**EXERCISE DESCRIPTION:** Among the entries below, find every line that has "linejoin" and pull it out.

(Stored dataset items)

------------------------------------------------

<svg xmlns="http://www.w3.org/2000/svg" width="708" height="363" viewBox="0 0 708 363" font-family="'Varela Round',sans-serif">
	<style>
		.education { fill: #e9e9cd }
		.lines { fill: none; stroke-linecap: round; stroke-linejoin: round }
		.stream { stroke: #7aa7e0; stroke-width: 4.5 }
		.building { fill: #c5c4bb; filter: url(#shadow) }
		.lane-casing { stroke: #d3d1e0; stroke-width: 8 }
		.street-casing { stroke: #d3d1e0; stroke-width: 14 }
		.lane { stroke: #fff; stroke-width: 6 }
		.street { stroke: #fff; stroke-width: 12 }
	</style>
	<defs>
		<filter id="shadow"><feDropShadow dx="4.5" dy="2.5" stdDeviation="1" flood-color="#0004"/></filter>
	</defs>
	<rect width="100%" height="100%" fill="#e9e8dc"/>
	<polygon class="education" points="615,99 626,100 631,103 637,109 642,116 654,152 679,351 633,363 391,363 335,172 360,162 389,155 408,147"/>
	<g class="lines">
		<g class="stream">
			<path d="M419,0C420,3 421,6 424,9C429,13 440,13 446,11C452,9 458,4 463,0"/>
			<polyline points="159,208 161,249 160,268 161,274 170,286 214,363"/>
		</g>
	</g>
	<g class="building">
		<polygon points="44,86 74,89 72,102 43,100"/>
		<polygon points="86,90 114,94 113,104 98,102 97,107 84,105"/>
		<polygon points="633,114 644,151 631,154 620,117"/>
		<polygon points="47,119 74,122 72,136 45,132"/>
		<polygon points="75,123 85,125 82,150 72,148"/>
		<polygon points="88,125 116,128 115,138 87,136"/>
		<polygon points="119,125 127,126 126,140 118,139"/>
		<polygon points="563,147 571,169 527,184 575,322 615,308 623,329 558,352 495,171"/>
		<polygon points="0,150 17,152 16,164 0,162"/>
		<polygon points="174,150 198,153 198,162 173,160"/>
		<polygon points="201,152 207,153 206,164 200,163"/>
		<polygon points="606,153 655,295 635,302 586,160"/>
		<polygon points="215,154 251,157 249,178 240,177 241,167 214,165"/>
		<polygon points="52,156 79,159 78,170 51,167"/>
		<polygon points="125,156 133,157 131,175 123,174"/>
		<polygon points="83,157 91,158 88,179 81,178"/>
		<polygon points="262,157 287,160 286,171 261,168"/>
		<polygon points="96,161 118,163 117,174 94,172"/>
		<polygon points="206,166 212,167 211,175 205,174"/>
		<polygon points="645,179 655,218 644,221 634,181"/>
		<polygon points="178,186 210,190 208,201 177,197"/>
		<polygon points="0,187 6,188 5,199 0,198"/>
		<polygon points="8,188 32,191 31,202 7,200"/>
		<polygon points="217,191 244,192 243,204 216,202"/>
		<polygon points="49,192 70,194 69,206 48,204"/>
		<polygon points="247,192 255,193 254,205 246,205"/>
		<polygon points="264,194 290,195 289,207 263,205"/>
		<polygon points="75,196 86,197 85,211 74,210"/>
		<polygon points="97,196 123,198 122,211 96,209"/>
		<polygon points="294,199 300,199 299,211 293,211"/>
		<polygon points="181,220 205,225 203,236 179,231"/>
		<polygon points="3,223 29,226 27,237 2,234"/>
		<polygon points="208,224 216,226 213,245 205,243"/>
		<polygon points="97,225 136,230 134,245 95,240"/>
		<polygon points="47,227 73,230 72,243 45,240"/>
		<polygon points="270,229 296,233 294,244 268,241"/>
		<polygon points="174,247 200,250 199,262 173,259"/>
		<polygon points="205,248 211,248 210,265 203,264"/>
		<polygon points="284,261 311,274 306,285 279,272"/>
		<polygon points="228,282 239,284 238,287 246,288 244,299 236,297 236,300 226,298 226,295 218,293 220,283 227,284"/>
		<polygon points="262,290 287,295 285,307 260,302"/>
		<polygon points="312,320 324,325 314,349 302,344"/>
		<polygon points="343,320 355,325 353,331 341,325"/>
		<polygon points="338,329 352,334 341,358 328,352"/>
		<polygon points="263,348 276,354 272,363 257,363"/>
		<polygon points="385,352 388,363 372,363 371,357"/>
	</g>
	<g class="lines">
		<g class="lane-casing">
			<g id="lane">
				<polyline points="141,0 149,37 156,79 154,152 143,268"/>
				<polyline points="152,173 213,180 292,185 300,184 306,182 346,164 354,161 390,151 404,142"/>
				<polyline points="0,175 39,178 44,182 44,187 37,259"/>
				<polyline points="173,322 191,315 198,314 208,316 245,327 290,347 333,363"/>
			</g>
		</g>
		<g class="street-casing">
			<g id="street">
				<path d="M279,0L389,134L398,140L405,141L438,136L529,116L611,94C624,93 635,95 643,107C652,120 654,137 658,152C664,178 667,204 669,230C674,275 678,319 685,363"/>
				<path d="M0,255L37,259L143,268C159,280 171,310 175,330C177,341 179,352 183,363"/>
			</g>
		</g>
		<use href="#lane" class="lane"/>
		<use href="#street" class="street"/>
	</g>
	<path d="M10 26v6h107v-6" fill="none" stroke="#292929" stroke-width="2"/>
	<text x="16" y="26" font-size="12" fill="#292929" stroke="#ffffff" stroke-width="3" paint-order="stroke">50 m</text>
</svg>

------------------------------------------------

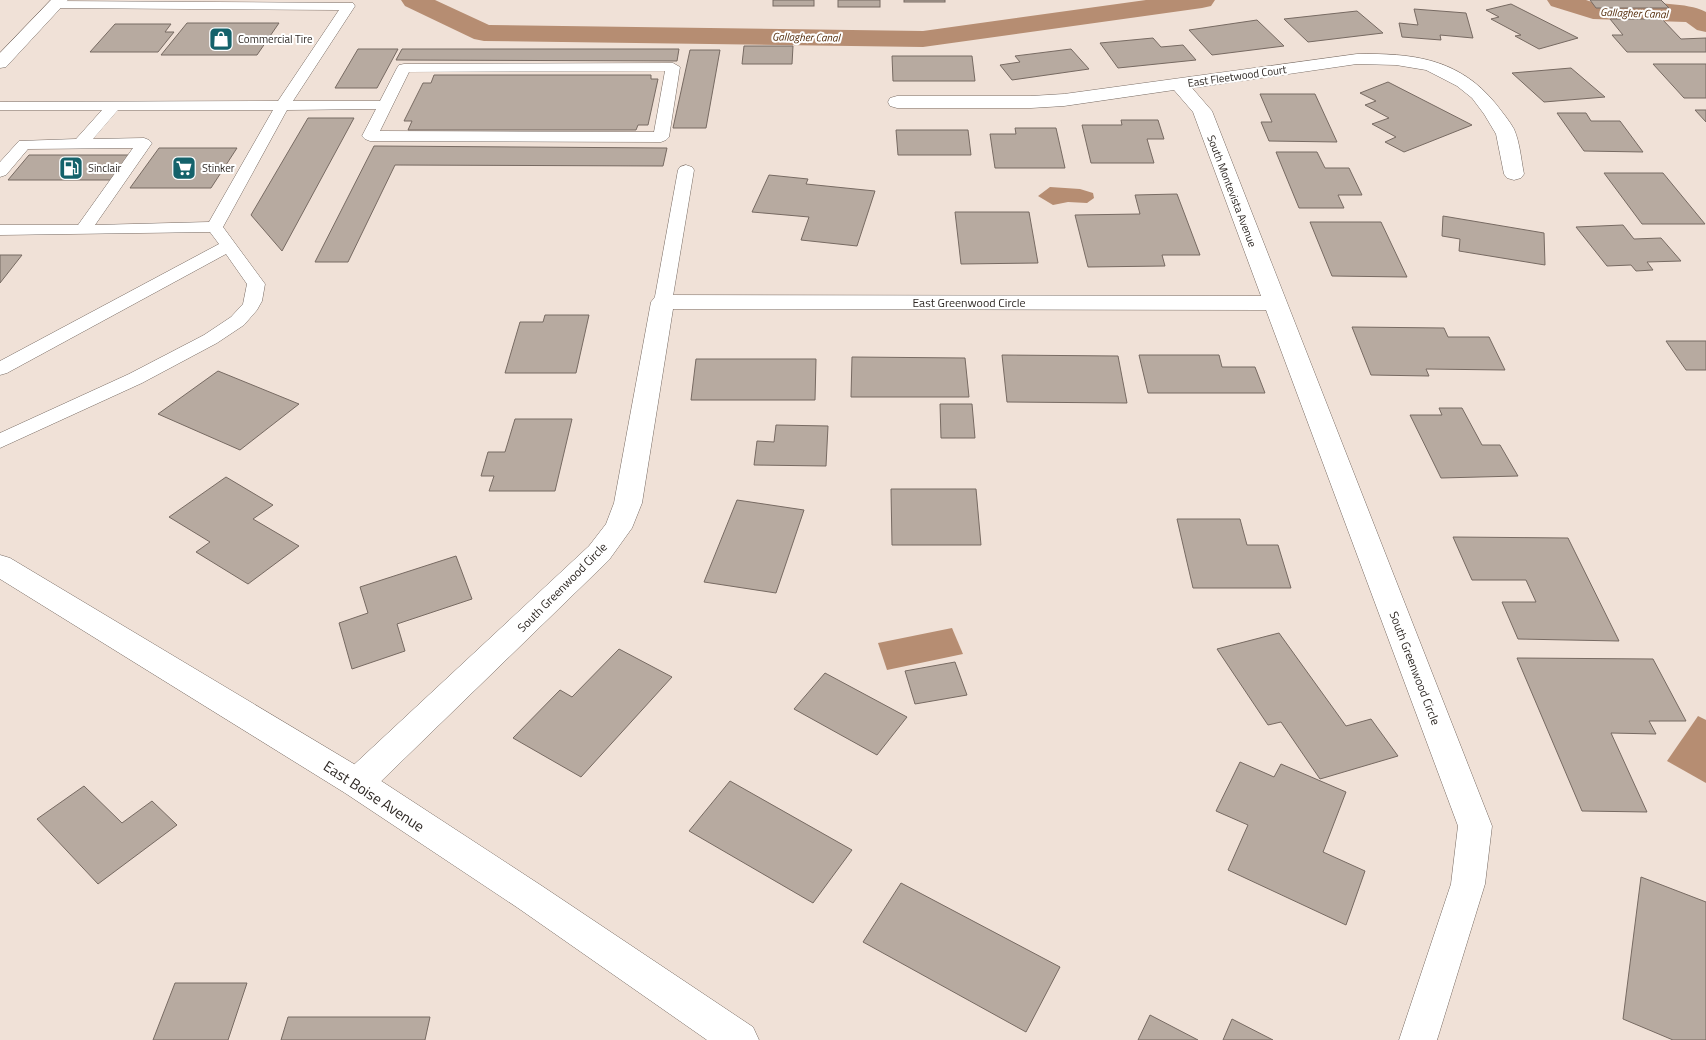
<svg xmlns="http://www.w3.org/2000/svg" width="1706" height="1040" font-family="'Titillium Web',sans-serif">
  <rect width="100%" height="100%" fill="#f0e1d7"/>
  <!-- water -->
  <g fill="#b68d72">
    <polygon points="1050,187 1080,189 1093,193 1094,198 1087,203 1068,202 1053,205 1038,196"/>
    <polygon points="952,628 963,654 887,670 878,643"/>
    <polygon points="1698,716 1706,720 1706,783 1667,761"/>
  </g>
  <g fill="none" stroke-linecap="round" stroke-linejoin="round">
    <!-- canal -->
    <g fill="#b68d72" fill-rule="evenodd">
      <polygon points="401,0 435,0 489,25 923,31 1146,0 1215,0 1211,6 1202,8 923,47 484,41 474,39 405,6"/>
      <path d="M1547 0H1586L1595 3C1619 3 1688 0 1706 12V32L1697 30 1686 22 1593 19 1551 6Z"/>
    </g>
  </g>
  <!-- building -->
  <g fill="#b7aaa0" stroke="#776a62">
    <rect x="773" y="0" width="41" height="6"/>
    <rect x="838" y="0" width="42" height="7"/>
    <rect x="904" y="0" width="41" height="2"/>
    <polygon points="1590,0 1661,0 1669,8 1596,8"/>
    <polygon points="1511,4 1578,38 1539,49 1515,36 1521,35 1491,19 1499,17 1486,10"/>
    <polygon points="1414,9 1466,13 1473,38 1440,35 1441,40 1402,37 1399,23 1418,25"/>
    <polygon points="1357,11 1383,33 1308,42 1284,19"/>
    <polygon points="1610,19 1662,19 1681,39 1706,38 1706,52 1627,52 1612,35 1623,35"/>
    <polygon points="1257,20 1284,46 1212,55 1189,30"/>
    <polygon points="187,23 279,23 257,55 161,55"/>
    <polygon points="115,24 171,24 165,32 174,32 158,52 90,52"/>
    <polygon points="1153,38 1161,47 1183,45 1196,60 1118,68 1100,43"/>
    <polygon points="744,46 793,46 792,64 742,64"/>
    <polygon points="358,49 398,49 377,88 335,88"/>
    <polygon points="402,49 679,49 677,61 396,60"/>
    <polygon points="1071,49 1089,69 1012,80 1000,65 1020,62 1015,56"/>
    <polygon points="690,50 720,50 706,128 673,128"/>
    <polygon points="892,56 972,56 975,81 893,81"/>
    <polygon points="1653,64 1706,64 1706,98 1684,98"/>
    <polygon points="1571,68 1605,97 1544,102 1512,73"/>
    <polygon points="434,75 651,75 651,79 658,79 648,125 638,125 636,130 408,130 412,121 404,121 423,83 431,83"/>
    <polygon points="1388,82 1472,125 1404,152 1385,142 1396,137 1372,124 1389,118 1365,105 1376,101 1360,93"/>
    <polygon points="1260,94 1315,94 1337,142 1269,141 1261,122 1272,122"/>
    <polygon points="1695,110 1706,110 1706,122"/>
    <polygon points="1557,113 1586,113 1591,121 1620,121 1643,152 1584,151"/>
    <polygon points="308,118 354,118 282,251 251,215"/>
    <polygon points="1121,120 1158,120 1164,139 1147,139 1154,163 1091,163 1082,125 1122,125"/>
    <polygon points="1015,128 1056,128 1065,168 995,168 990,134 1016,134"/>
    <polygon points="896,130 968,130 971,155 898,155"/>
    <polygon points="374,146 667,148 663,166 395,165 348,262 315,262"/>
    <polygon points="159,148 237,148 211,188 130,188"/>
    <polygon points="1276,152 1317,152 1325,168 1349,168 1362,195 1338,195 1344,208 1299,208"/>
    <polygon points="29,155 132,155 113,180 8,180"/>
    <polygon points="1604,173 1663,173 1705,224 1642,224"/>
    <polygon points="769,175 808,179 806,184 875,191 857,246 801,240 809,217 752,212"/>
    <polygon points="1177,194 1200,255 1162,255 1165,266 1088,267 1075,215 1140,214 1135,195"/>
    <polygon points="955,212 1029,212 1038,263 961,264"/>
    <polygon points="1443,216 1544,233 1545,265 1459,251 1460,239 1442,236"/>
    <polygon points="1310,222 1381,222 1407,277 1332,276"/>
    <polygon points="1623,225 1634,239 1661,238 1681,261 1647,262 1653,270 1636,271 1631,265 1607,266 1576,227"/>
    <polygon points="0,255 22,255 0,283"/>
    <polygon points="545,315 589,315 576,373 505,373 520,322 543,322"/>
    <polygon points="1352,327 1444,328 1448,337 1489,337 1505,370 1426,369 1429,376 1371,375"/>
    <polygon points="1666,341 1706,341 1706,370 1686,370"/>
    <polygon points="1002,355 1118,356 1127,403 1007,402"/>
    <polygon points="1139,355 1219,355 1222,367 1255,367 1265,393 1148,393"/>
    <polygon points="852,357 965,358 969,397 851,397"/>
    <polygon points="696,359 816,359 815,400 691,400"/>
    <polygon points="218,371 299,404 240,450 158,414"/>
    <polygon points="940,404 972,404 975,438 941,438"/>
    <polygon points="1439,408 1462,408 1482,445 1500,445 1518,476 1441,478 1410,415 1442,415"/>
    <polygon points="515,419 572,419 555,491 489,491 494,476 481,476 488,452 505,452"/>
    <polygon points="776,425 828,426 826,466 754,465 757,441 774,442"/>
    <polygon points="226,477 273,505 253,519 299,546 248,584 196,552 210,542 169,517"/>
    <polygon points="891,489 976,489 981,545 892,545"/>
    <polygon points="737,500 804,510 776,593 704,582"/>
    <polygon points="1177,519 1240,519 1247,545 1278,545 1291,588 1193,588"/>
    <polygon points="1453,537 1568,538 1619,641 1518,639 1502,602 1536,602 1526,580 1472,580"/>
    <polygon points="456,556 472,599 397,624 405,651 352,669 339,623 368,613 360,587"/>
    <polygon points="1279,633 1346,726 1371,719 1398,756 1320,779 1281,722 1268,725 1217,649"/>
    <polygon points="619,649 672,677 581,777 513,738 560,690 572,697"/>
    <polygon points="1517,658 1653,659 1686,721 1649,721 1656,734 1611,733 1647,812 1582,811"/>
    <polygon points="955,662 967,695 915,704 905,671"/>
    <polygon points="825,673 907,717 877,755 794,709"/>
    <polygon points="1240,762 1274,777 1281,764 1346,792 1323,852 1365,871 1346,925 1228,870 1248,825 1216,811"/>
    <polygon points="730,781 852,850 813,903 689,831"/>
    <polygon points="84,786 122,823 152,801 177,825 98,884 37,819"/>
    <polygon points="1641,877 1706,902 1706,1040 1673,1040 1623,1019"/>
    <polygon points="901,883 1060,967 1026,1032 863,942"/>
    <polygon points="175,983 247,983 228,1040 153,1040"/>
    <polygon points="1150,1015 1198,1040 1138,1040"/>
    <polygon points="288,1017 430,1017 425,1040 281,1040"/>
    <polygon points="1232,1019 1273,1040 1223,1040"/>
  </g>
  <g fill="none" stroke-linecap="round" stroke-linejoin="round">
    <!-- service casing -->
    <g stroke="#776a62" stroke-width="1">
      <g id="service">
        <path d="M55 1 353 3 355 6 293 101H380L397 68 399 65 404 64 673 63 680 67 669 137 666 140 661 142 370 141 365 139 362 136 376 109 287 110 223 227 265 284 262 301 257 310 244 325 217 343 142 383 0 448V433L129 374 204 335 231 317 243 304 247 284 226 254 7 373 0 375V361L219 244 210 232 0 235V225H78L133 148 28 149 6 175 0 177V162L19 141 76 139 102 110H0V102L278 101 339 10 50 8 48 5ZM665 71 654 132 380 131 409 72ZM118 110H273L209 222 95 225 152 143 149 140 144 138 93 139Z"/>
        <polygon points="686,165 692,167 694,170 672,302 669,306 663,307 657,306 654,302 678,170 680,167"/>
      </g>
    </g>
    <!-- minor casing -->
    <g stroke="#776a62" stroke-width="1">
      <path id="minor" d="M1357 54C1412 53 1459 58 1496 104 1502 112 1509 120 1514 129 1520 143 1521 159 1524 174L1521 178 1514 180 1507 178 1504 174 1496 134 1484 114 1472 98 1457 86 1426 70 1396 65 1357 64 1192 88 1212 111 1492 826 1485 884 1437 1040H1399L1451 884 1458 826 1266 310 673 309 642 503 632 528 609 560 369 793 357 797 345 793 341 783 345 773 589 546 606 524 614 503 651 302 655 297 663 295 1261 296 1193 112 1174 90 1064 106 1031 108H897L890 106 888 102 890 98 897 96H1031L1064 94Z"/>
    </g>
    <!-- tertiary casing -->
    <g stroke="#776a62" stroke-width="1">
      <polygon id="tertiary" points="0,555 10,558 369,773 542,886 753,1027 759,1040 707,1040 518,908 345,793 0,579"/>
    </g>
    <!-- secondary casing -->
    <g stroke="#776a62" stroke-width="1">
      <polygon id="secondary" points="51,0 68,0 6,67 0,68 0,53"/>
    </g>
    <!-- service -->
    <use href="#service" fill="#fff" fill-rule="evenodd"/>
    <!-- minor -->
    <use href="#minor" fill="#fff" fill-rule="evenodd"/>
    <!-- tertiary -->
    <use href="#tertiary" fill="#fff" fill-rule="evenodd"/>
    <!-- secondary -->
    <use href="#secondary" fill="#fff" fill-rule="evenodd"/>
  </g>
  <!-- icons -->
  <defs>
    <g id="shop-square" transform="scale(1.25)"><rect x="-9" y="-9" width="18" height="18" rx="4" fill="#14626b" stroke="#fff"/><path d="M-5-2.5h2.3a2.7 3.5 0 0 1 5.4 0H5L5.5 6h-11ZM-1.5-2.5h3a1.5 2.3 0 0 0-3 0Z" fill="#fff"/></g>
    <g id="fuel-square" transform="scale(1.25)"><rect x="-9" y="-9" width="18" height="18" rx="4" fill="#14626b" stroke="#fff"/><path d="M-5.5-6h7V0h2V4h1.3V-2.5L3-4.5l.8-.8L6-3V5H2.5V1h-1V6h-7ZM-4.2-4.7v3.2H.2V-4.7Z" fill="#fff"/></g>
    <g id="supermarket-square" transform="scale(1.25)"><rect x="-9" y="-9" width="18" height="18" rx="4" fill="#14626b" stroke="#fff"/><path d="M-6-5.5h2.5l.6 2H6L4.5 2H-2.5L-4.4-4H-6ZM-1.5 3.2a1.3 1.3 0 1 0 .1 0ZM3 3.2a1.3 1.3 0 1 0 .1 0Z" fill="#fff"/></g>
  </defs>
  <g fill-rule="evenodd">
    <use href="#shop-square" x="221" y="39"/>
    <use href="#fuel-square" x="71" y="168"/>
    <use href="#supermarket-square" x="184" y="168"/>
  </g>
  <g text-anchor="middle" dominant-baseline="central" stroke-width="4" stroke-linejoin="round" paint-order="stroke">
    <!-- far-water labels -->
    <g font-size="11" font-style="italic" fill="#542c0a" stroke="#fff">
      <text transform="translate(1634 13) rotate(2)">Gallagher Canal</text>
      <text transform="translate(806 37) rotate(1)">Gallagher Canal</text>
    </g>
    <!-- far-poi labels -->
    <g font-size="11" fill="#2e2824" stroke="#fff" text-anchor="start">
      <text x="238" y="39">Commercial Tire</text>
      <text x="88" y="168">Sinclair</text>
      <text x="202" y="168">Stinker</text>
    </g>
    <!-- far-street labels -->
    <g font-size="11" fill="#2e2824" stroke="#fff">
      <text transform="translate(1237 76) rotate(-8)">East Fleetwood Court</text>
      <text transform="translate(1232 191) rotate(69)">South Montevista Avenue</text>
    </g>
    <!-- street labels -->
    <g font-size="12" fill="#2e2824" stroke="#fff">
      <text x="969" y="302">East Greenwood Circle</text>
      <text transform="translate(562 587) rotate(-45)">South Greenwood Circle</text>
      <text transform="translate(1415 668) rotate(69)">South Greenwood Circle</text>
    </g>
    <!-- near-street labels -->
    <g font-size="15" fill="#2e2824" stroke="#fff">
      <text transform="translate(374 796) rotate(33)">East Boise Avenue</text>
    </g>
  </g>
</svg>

------------------------------------------------

**ANSWER TO THIS PROBLEM:**
		.lines { fill: none; stroke-linecap: round; stroke-linejoin: round }
  <g fill="none" stroke-linecap="round" stroke-linejoin="round">
  <g fill="none" stroke-linecap="round" stroke-linejoin="round">
  <g text-anchor="middle" dominant-baseline="central" stroke-width="4" stroke-linejoin="round" paint-order="stroke">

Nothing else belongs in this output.